**Directions for this task**
How many of the lines below hold the string "nose"? Say only the number.

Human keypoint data
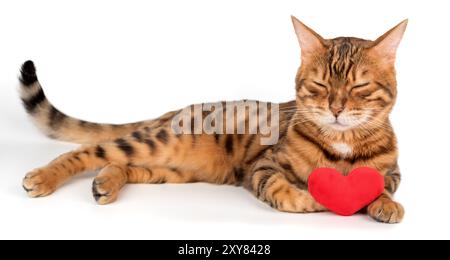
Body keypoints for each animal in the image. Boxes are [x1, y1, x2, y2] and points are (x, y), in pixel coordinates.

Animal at [18, 16, 408, 223]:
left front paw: (384, 205)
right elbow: (282, 191)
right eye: (320, 85)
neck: (343, 145)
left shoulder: (393, 173)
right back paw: (43, 177)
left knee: (122, 165)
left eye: (359, 87)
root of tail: (172, 112)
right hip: (160, 142)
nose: (336, 108)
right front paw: (310, 199)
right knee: (89, 152)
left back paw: (106, 184)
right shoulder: (263, 166)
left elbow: (382, 185)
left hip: (171, 169)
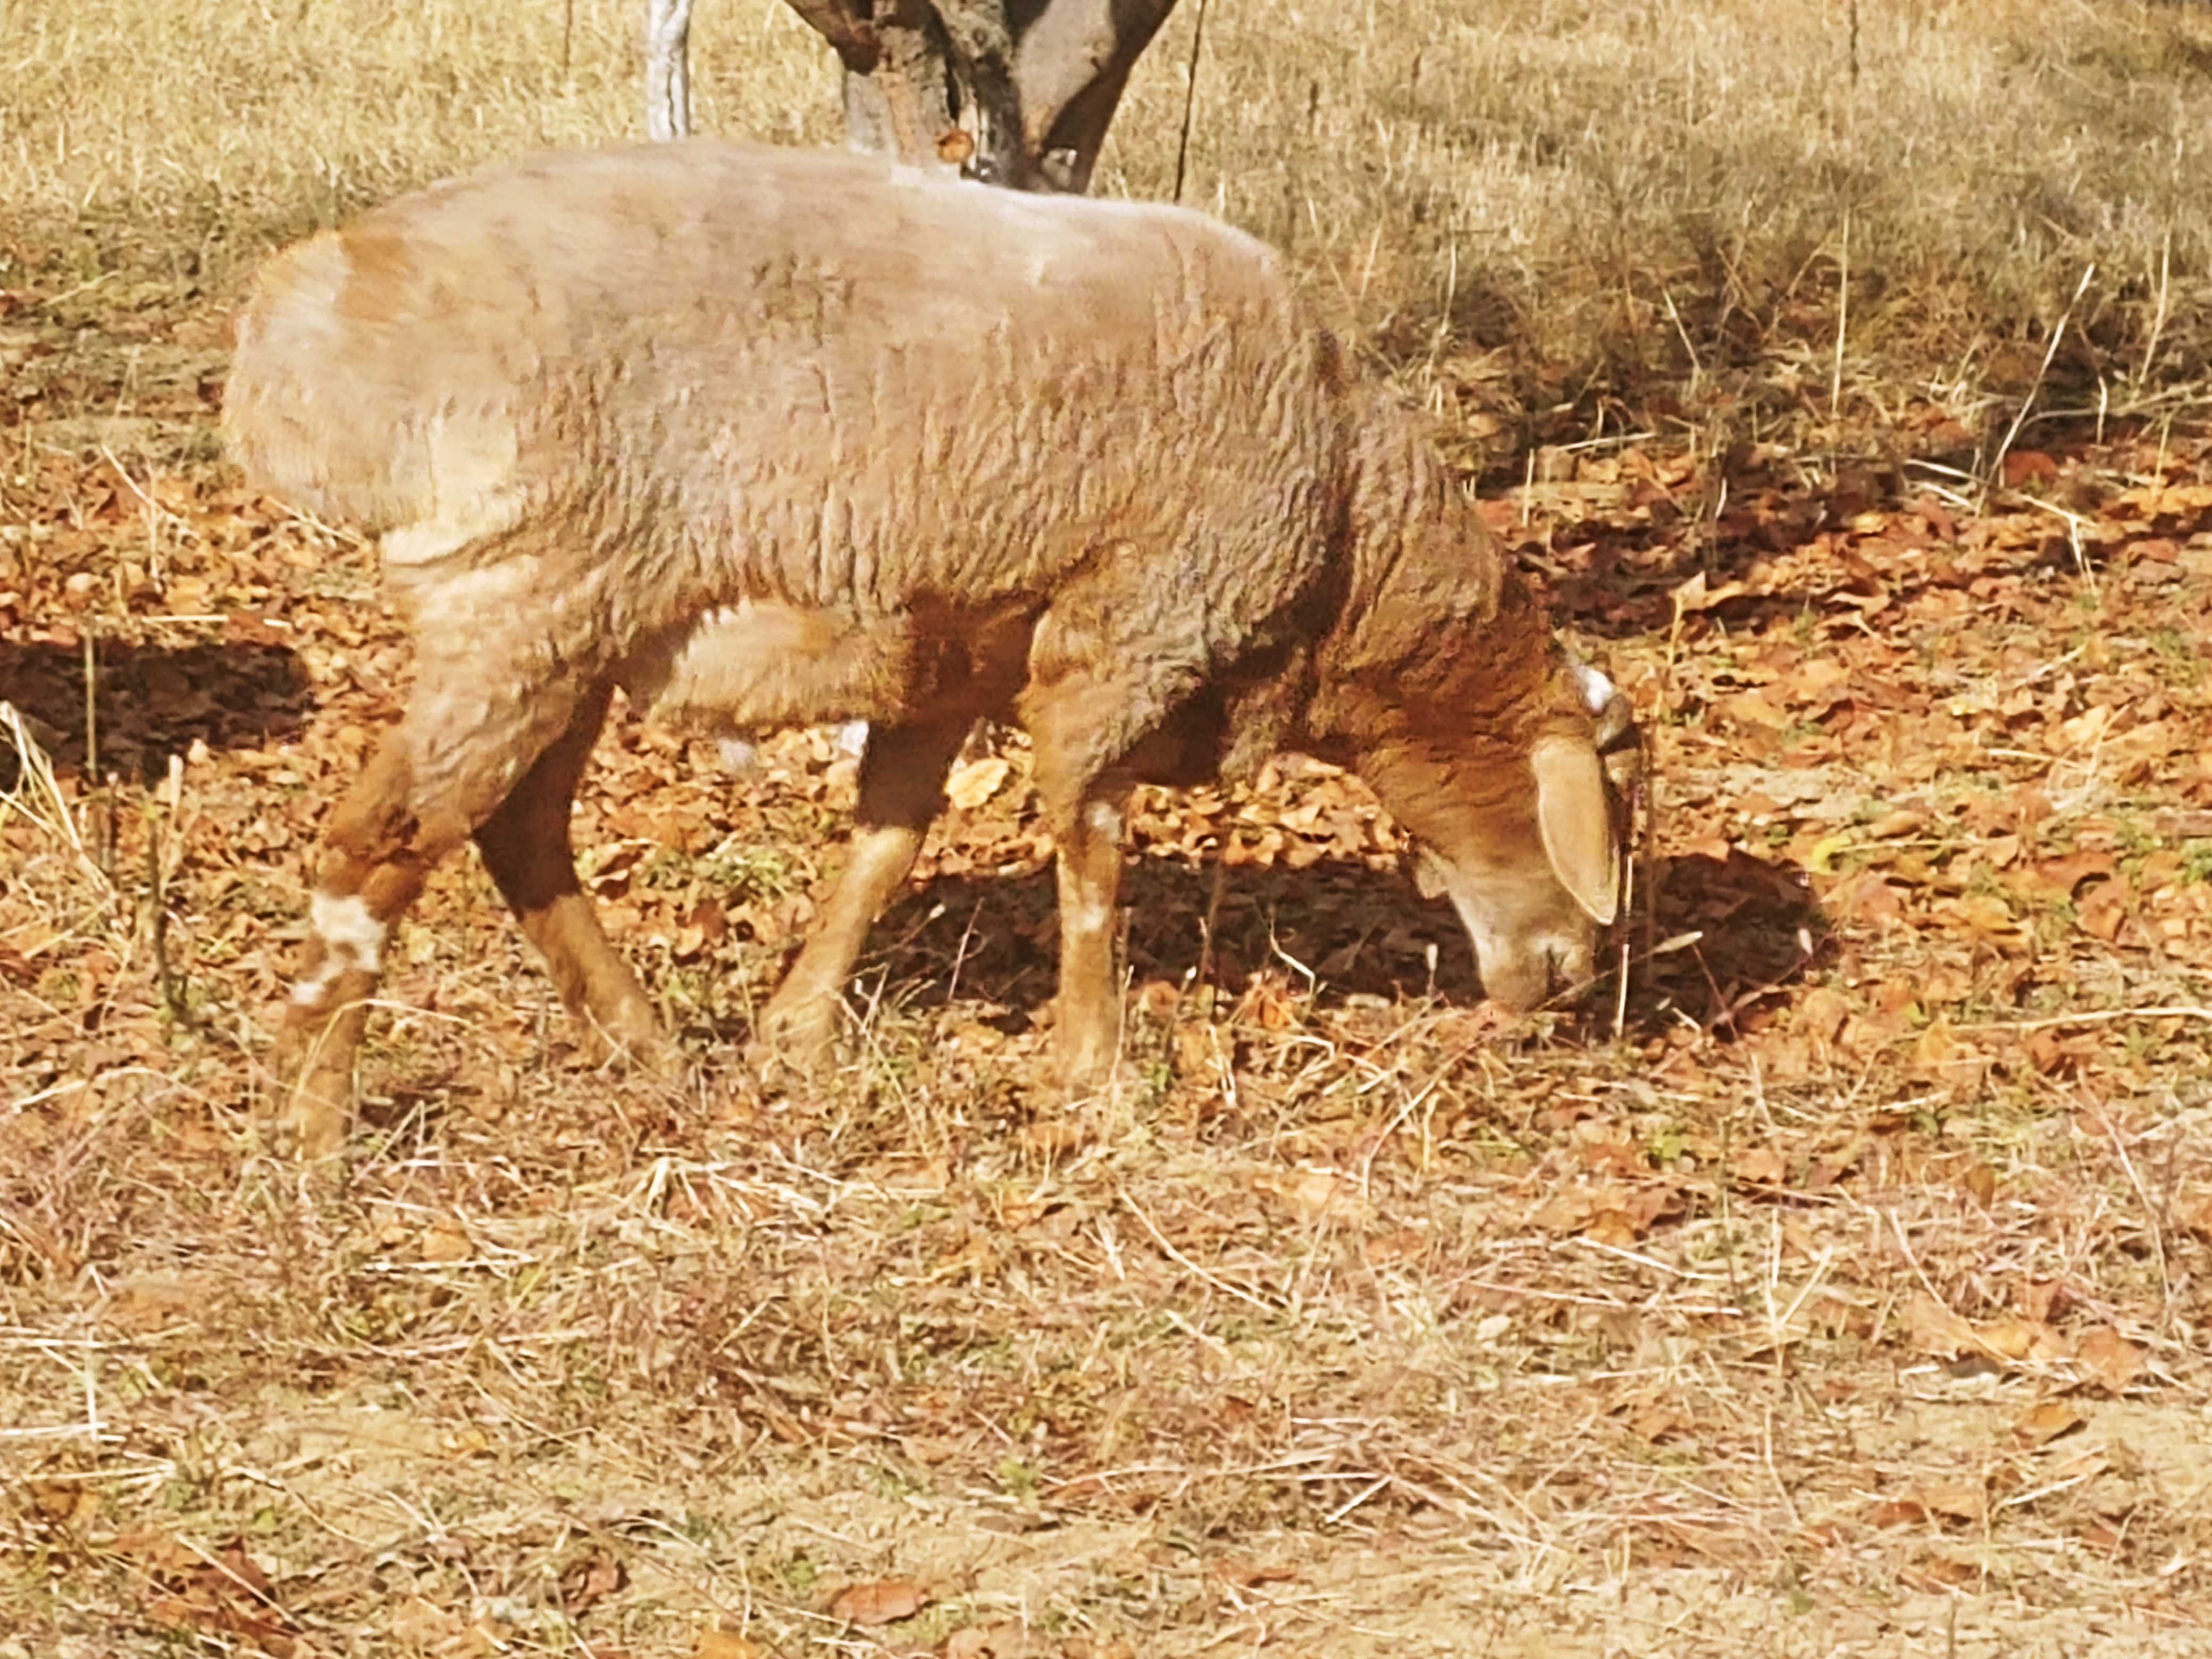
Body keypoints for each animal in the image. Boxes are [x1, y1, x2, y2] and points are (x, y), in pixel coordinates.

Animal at [224, 140, 1646, 1159]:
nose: (1568, 984)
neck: (1352, 531)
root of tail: (294, 328)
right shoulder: (1127, 637)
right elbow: (1091, 851)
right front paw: (1093, 1073)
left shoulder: (949, 655)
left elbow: (887, 842)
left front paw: (794, 1037)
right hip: (517, 594)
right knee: (381, 839)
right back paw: (312, 1123)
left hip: (577, 622)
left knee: (517, 830)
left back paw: (643, 1046)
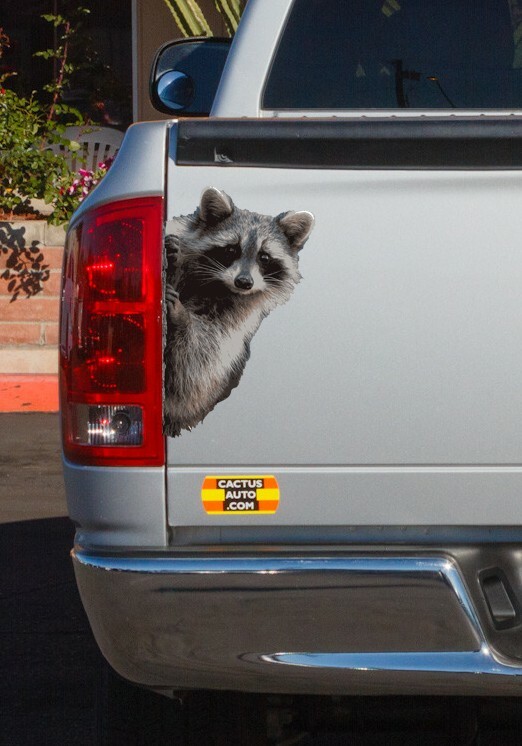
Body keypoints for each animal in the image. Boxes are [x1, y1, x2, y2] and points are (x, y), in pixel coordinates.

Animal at [163, 187, 314, 437]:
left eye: (264, 257)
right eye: (231, 249)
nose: (244, 282)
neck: (213, 284)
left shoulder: (234, 321)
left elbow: (198, 365)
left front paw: (182, 318)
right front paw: (175, 259)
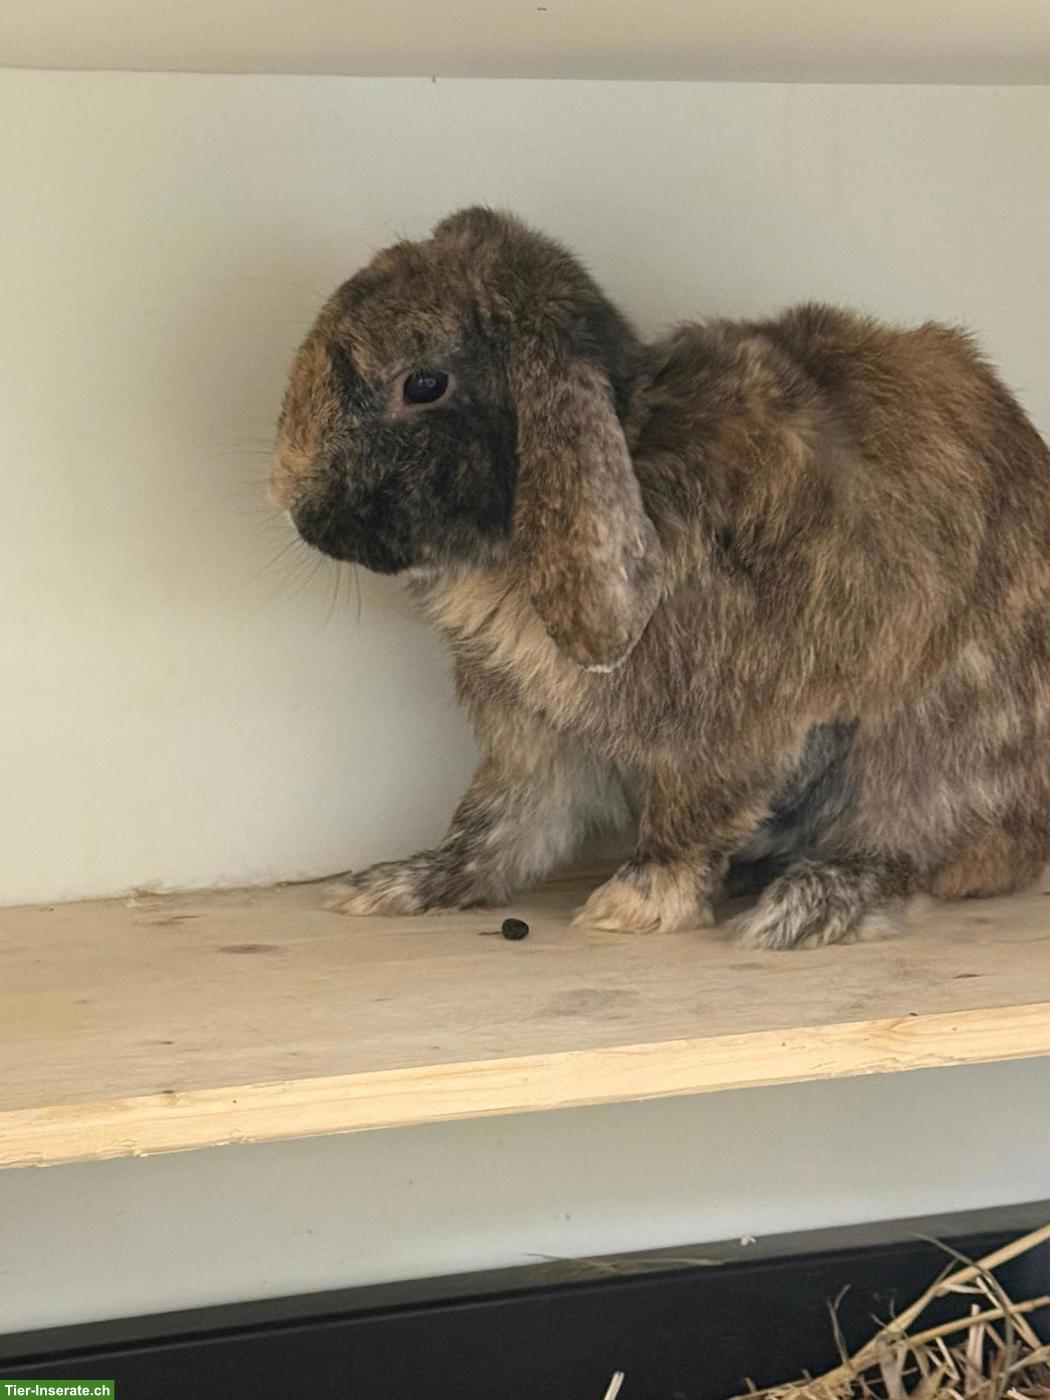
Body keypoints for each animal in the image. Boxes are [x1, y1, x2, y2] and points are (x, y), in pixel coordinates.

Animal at [271, 207, 1050, 947]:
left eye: (423, 384)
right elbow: (503, 826)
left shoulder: (731, 727)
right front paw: (400, 884)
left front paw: (634, 903)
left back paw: (809, 904)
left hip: (922, 756)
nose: (291, 502)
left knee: (915, 854)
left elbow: (688, 815)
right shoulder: (534, 738)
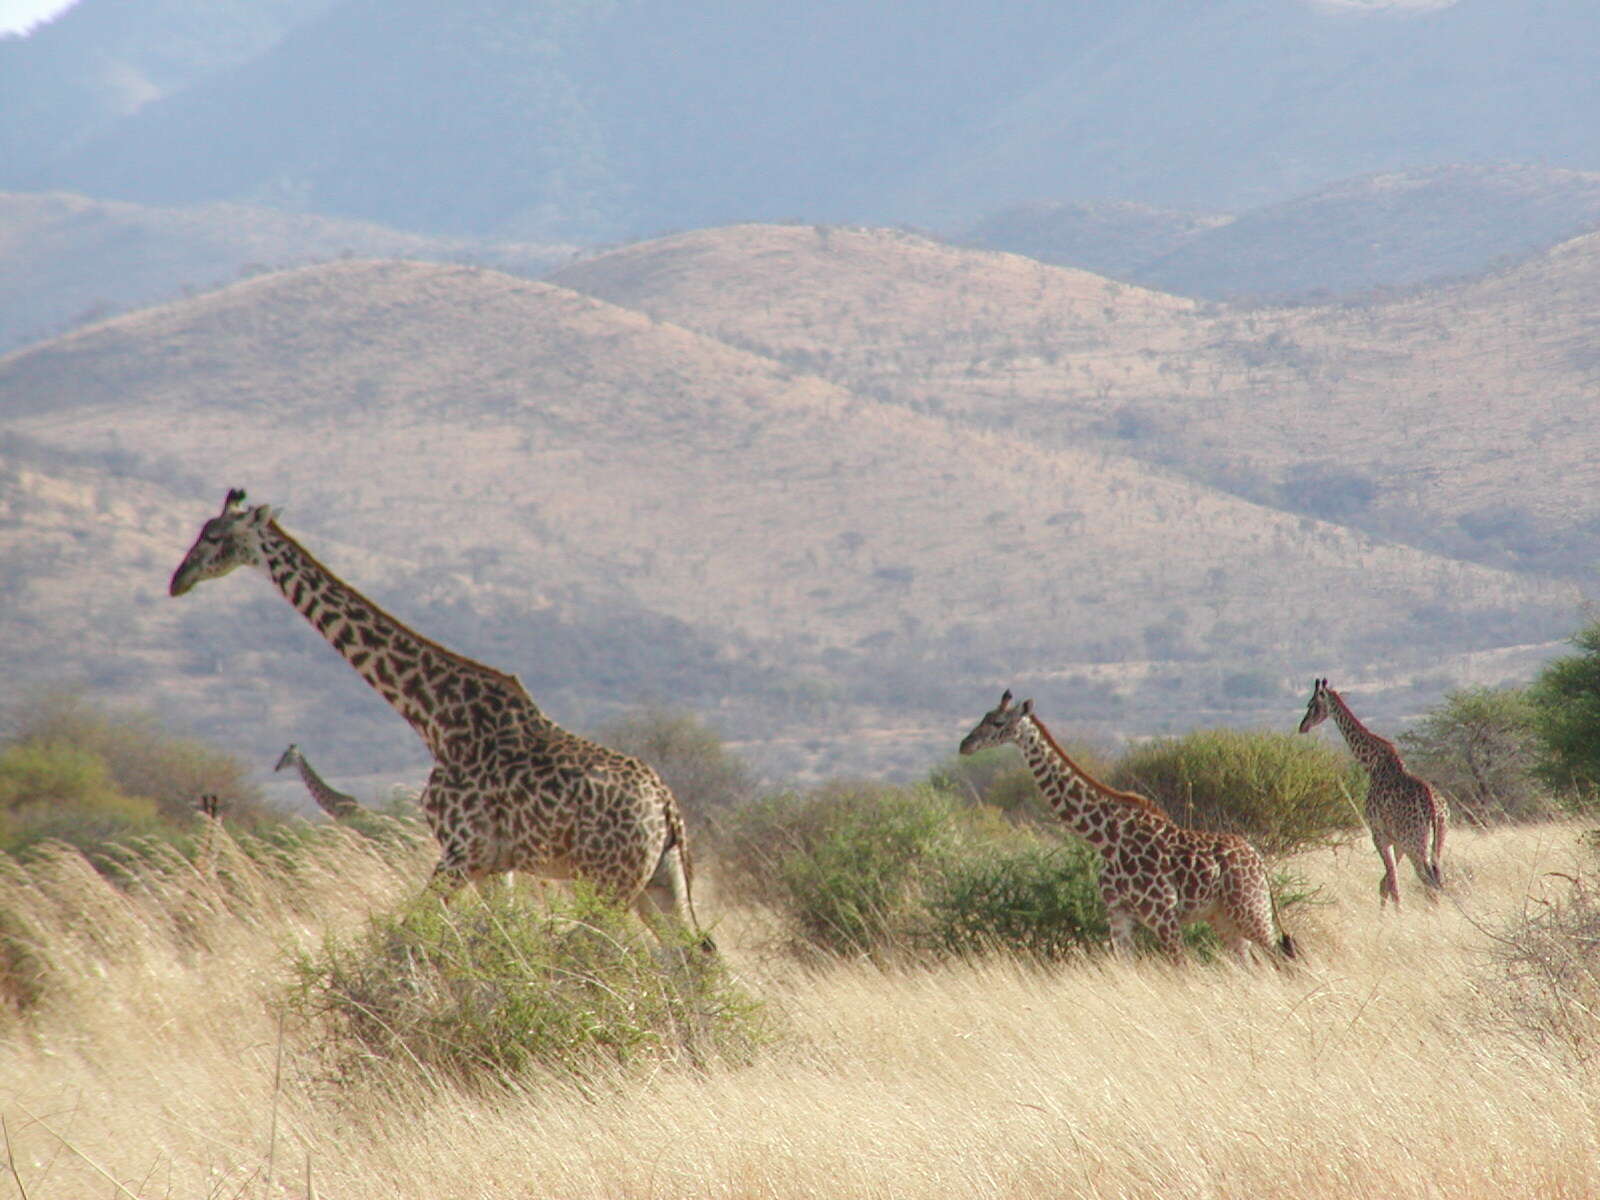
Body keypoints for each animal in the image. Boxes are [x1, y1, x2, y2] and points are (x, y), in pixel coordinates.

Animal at [167, 486, 707, 947]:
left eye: (213, 535)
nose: (177, 581)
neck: (433, 716)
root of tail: (667, 808)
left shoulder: (461, 850)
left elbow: (409, 931)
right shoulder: (495, 864)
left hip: (607, 881)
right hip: (659, 883)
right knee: (696, 957)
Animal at [953, 691, 1292, 966]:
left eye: (997, 721)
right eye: (984, 716)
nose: (965, 744)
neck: (1106, 837)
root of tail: (1259, 861)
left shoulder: (1162, 914)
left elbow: (1182, 968)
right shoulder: (1118, 914)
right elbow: (1126, 967)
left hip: (1250, 909)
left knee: (1281, 959)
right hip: (1224, 917)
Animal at [1292, 681, 1446, 908]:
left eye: (1311, 704)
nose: (1303, 726)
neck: (1373, 764)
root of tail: (1436, 811)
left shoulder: (1378, 834)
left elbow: (1392, 884)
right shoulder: (1396, 840)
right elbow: (1386, 883)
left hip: (1415, 844)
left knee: (1428, 881)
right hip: (1435, 842)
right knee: (1437, 880)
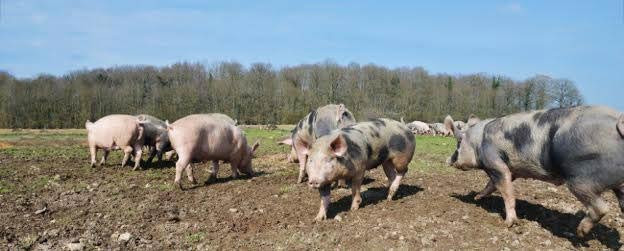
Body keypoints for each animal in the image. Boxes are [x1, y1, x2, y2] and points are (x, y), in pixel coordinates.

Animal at [444, 106, 624, 237]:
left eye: (458, 142)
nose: (448, 160)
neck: (477, 142)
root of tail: (618, 122)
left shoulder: (495, 163)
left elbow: (507, 192)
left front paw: (509, 224)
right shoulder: (508, 170)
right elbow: (491, 185)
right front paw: (477, 197)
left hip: (580, 180)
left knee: (601, 207)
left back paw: (580, 233)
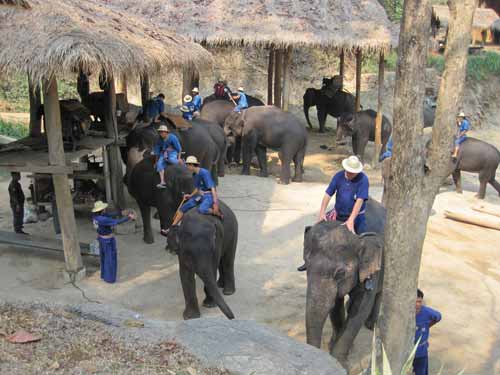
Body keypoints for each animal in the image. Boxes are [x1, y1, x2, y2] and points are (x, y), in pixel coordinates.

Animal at [302, 200, 384, 368]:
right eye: (306, 264)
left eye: (340, 273)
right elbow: (335, 305)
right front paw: (332, 346)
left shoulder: (371, 269)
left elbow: (360, 308)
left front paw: (339, 361)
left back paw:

**Written response**
8